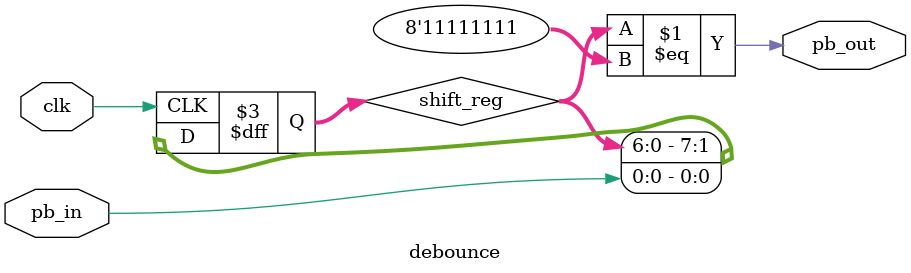
<source format=v>
module debounce #(
    parameter n = 8
) (
    input  clk,
    input  pb_in,
    output pb_out
);

  reg [n-1:0] shift_reg;

  assign pb_out = (shift_reg == {n{1'b1}});

  always @(posedge clk) begin
    shift_reg <= {shift_reg[n-2:0], pb_in};
  end
endmodule

</source>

********************

▸ **EXERCISE BRIEF**
Every line between the one holding "parameter n = 8" and the end of the listing above, inclusive, must be transcribed exactly; omit all others.

▸ **EXERCISE SOLUTION**
    parameter n = 8
) (
    input  clk,
    input  pb_in,
    output pb_out
);

  reg [n-1:0] shift_reg;

  assign pb_out = (shift_reg == {n{1'b1}});

  always @(posedge clk) begin
    shift_reg <= {shift_reg[n-2:0], pb_in};
  end
endmodule

</source>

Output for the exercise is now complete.